___ Текст

А воспитанник Иван Захаров говорит о «примерной прямоте и правоте» характера младшего из братьев Кустодиевых: «В силу этого он всегда беспристрастно относился ко всему, соглашался только с тем, что ясно и твердо признавал правильным и истинным и не стеснялся высказываться против всякого мнения, которое казалось ему малоосновательным и ложным».
Отец ректор был, конечно, прав, когда сокрушался, что Михаил Лукич не успел поделиться своим — духовным — богатством с собственными детьми (даже его дочерям было восемь и шесть лет, не говоря уж о полуторагодовалом Борисе).
Однако, внимательно ознакомившись с произнесенными над гробом речами, нельзя не задуматься: а не осталось ли все-таки в опустевшем, осиротелом доме Кустодиевых некое «эхо» этого угасшего существования, нечто, выражаясь слогом ректорской речи, «не подвергающееся тлению, повреждению и уничтожению», — хотя бы та «прямота и правота», с которой будут вести себя мать художника, Екатерина Прохоровна, и ее подрастающие дети в труднейших обстоятельствах?
Размышляя о творческой судьбе Бориса Михайловича Кустодиева, хочется возможно полнее восстановить «родословную» этого большого русского таланта, его глубоко уходящие в родную землю корни.

______
___ Показанные строки

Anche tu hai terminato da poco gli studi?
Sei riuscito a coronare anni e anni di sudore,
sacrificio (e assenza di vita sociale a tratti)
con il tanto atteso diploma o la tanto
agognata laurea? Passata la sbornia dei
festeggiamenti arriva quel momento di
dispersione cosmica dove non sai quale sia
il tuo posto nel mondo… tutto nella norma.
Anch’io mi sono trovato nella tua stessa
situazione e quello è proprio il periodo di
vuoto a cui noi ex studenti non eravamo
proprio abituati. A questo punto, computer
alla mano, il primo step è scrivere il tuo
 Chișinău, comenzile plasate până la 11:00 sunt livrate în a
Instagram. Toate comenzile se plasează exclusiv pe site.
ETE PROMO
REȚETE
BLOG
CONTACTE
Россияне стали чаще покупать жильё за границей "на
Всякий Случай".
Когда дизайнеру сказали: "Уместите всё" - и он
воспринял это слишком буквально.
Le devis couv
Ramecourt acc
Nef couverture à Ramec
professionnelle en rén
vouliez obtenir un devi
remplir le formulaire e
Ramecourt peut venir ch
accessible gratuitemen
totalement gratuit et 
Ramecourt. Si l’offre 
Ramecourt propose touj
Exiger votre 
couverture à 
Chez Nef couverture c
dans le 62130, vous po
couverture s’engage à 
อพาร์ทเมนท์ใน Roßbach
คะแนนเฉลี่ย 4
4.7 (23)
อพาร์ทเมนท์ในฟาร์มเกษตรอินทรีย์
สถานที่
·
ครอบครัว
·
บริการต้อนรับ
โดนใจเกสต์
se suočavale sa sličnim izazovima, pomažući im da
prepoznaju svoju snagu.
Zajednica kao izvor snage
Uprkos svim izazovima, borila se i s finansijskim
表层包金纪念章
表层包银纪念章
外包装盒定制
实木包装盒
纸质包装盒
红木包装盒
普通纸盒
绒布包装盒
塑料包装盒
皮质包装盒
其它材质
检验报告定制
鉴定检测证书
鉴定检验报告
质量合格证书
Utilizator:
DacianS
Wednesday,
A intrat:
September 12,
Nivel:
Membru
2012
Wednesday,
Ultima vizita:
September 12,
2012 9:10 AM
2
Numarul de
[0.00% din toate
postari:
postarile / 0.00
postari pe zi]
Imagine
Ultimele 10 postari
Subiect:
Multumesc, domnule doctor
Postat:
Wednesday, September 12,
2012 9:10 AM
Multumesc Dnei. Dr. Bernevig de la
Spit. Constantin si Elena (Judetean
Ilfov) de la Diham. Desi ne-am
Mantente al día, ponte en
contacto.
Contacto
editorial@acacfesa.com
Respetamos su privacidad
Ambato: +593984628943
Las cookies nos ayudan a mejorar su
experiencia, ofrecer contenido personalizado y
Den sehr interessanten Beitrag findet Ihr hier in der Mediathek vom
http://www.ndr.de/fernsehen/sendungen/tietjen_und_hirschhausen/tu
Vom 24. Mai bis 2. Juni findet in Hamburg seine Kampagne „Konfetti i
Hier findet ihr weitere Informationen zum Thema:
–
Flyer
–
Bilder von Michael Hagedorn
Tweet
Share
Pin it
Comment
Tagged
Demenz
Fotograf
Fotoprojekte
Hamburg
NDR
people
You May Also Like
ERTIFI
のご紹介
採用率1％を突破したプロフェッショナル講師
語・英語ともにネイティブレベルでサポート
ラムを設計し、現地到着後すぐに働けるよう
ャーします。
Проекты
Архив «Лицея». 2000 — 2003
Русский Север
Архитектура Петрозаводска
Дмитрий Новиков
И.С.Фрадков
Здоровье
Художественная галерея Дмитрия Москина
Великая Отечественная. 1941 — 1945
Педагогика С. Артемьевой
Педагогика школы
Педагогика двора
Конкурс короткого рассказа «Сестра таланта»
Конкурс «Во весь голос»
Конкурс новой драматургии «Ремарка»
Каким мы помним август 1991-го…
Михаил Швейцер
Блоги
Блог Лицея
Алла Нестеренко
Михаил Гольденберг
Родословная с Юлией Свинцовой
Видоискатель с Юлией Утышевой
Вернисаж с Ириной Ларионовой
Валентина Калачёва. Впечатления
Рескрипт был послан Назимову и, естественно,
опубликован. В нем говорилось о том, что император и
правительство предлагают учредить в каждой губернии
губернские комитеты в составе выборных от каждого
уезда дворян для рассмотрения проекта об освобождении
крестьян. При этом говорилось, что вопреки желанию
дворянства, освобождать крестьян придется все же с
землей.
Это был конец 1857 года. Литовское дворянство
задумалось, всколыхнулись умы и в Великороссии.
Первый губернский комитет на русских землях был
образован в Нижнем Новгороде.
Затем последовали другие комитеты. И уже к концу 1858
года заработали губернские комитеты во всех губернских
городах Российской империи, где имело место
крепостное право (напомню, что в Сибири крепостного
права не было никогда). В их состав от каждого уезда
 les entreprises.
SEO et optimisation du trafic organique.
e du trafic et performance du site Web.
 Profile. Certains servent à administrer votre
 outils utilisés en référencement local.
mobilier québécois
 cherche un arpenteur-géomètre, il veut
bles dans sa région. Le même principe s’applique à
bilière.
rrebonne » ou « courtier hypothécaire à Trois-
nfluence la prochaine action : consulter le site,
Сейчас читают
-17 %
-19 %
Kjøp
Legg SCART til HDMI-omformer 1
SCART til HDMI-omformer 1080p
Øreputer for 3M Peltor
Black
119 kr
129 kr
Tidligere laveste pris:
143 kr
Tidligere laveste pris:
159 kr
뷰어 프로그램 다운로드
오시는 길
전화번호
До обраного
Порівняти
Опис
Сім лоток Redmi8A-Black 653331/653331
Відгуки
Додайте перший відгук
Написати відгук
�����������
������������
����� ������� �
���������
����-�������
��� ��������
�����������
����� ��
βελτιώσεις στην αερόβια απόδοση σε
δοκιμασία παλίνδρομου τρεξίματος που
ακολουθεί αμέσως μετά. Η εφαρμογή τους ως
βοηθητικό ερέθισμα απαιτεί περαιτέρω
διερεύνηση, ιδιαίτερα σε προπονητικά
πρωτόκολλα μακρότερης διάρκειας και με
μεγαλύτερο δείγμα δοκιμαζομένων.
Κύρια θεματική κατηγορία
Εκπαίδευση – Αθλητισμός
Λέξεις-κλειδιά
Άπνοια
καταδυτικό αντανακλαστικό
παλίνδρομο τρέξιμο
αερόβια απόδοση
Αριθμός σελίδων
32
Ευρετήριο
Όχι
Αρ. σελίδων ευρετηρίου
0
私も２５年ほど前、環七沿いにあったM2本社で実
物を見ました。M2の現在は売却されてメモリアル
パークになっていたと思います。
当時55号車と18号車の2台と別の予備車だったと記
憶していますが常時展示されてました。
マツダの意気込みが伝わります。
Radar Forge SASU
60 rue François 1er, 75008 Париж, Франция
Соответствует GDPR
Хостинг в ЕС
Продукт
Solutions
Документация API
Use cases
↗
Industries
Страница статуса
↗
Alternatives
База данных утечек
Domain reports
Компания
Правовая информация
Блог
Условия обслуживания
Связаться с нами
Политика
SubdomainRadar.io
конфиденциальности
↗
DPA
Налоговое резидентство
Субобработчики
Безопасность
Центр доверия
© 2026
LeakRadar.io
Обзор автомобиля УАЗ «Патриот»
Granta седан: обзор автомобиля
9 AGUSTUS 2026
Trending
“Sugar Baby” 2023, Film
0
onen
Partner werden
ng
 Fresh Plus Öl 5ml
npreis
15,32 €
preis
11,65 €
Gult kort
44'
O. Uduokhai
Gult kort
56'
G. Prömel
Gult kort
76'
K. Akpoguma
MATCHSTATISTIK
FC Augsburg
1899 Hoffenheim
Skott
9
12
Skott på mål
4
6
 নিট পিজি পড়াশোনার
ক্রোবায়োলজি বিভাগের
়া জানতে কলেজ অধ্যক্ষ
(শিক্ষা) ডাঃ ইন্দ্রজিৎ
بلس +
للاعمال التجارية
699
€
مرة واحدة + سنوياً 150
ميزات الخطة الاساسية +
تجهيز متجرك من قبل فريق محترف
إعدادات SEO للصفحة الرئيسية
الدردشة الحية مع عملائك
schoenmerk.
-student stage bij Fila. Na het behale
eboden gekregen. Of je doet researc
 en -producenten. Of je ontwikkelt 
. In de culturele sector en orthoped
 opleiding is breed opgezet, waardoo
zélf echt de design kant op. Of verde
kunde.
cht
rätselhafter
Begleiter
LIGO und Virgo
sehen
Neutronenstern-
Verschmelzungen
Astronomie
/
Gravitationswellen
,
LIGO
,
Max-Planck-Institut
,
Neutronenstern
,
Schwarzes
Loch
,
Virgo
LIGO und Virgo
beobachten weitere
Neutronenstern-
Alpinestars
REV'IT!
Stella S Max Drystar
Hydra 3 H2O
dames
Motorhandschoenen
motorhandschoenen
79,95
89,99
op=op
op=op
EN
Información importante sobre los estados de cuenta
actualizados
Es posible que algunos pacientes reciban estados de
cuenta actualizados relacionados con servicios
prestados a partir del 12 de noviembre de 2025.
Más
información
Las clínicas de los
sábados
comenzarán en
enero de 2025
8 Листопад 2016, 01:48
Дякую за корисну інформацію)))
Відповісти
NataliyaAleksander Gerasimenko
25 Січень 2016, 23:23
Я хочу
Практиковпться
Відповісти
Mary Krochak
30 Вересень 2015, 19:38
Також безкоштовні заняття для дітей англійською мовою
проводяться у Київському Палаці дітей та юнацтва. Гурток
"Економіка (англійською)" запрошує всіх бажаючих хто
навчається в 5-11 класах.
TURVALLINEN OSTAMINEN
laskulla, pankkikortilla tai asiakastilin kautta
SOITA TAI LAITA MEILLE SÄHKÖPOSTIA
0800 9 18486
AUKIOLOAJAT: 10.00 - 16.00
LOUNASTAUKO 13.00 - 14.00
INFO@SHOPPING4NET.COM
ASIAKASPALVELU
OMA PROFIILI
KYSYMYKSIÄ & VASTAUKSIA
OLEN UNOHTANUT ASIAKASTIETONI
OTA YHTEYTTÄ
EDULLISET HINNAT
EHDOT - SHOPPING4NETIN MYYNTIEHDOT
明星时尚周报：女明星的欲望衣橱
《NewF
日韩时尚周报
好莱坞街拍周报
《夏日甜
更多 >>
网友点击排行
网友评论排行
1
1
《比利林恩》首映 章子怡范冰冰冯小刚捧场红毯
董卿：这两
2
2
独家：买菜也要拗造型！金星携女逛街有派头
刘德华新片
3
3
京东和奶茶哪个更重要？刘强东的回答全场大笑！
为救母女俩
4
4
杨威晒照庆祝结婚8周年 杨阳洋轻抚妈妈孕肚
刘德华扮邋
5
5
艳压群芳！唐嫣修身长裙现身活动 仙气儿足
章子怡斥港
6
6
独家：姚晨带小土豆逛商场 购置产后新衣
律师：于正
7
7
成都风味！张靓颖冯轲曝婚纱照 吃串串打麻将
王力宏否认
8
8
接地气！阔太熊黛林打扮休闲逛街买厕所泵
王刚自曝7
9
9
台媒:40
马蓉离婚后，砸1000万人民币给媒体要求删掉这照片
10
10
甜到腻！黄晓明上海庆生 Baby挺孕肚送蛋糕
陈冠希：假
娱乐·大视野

______

■ Ваши задания
(A) Перепиши, пожалуйста, отрывок текста о Кустодиевых, начиная с "А воспитанник Иван" и продолжая вплоть до "о полуторагодовалом Борисе).", поменяв "Михаил Лукич" на "Михаил Кустодиев".
(B) Продолжи текст о Кустодиевых, приведенный выше перед строками, с того места, на котором он обрывается.

■ Ответы на задания
(A)
А воспитанник Иван Захаров говорит о «примерной прямоте и правоте» характера младшего из братьев Кустодиевых: «В силу этого он всегда беспристрастно относился ко всему, соглашался только с тем, что ясно и твердо признавал правильным и истинным и не стеснялся высказываться против всякого мнения, которое казалось ему малоосновательным и ложным».
Отец ректор был, конечно, прав, когда сокрушался, что Михаил Кустодиев не успел поделиться своим — духовным — богатством с собственными детьми (даже его дочерям было восемь и шесть лет, не говоря уж о полуторагодовалом Борисе).

(B)
С младенческих лет Боря Кустодиев рос и воспитывался в простонародных русских традициях. И здесь немалая роль принадлежала самой патриархальной в семействе Кустодиевых фигуре — Прасковье Васильевне Дроздовой, из крепостных крестьян. В прошлом она вынянчила Екатерину Прохоровну, а теперь помогала ей подымать сирот. Эта красивая высокая старуха была уже фактически не прислугой, а давнишним членом семьи, с «правом голоса»; могла и хозяйке выговор за неэкономность сделать, и детям задать головомойку: как-никак все четверо прошли через ее руки. И ушла-то на покой и умерла она, кажется, лишь тогда, когда ее труды стали уже менее нужны: птенцы разлетались из родного дома и даже самому младшему, Михаилу, было восемнадцать лет. Борис Кустодиев отозвался на ее смерть с глубокой грустью, а впоследствии Вс. Воинов, явно с его слов, записал, что Прасковье Васильевне художник «многим обязан в смысле любви к простому русскому человеку».
Пенсия, которую получала Екатерина Прохоровна, была невелика — пятьдесят рублей, да и та, когда дети достигали определенных лет, все уменьшалась и уменьшалась, сократившись в конце концов ровно наполовину.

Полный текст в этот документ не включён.